WACO — When his Texas football team reported for fall practice in August, my first question to Charlie Strong was this:
Is it possible your team could be worse this season than it was last year, when it went 6-7?
Strong turned his head sideways and, somewhat flustered, said, “Wow. I don’t know about that.”
We already know the answer to next year’s initial query. The Longhorns have to be better in 2016.
Better than its spotty, pass-challenged offense with two inconsistent quarterbacks and a so-so offensive line but great running backs. Better than a susceptible defense that desperately needs more big uglies up front but has talented youngsters in the secondary. And much better than the 5-7 edition this season that in keeping with its erratic performances topped off a topsy-turvy year with Saturday’s stunning 23-17 upset of 12th-ranked Baylor on the road.
Texas has to be better. Or Charlie had better pack.
It’d be wrong to label this a roller coaster season for the Longhorns because even those carnival ride passengers are on top more often than Strong has been in his 11-14 tenure.
“I don’t want to make any promises,” Strong told the media afterward. “But we have a lot to look forward to.”

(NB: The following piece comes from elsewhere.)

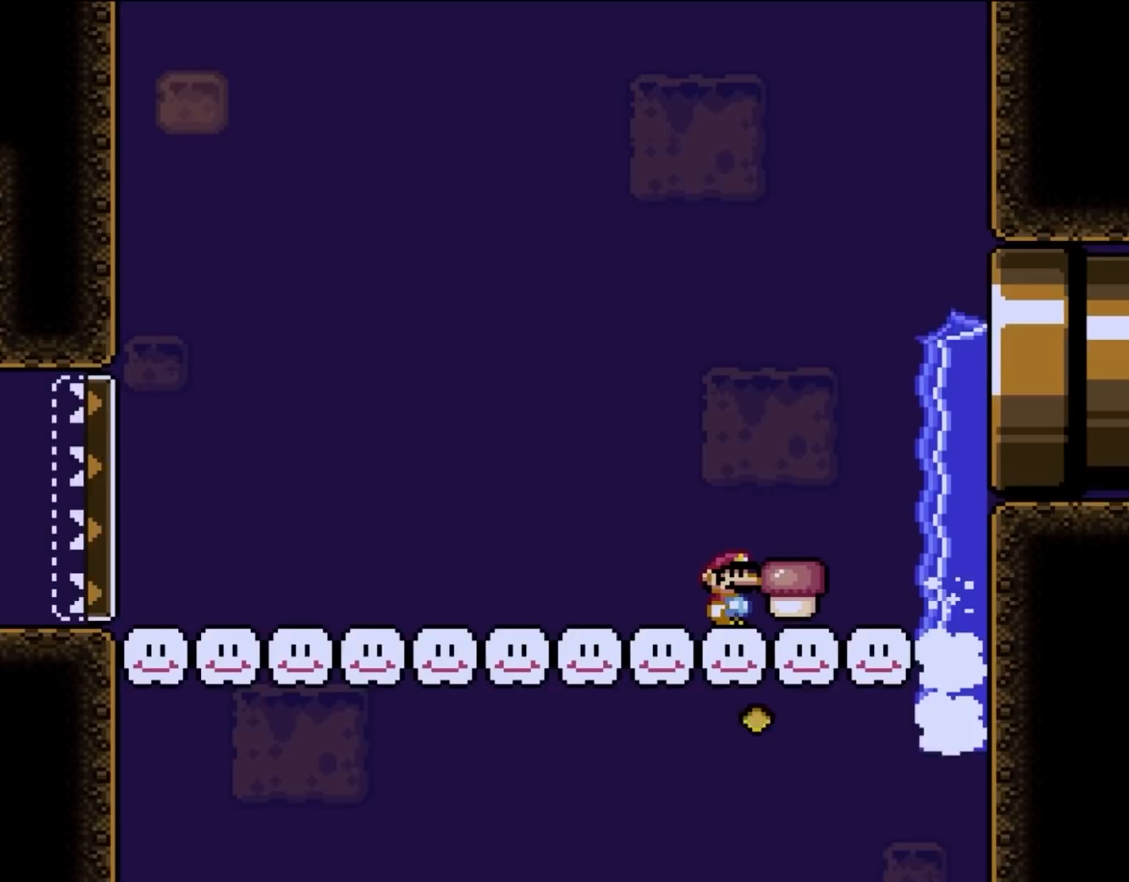
{"buttons": [], "events": [[267, "B", "down"], [433, "B", "up"]]}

Perhaps, but can I get a show of hands for anyone thinking Texas will be a preseason Big 12 contender?
But the Longhorns certainly looked like one Saturday, knocking Baylor out of the Sugar Bowl. Texas can claim wins over arguably the best two teams in the league when the Bears and Sooners are at full strength.
Sure, the Bears started their third-string quarterback and were forced to go with their fourth-stringer — Lynx Hawthorne, a name out of a Shakespearian play — who had been a wide receiver and punt returner all year.
But do you think Strong needs to feel sorry for someone else when his own team was without seven true starters and lost chances at wins this year with a hooked extra point and a muffed snap on a punt? It’s not likely that Art Briles gets a Hallmark sympathy card from Strong any time soon.
You win in college football — maybe any level of football — with a great quarterback and a great head coach. Texas doesn’t have close to either, at the moment. But that could change.
Strong needs to change his staff with a shakeup that should include a new offensive coordinator and probably new line and running back coaches, and put the fear of God into failing defensive boss Vance Bedford. And Strong needs to make sure the new play-caller has a quality quarterback to execute his system, whether it’s Tyrone Swoopes, Jerrod Heard, blue-chipper Shane Buechele enrolling in January or a junior-college or Division I graduate transfer.
“We’re very close,” senior wideout Daje Johnson said. “It’s like we’re right at the edge of being great. The players in the future are going to make that happen.”
I still think Strong can transform Texas back into the power it once was under Mack Brown, but he must show more positive signs than he has in his first two seasons. Otherwise, new athletic director Mike Perrin should forgo the search committee and begin doing earnest research now on possible successors like Tom Herman, Larry Fedora and maybe even Les Miles.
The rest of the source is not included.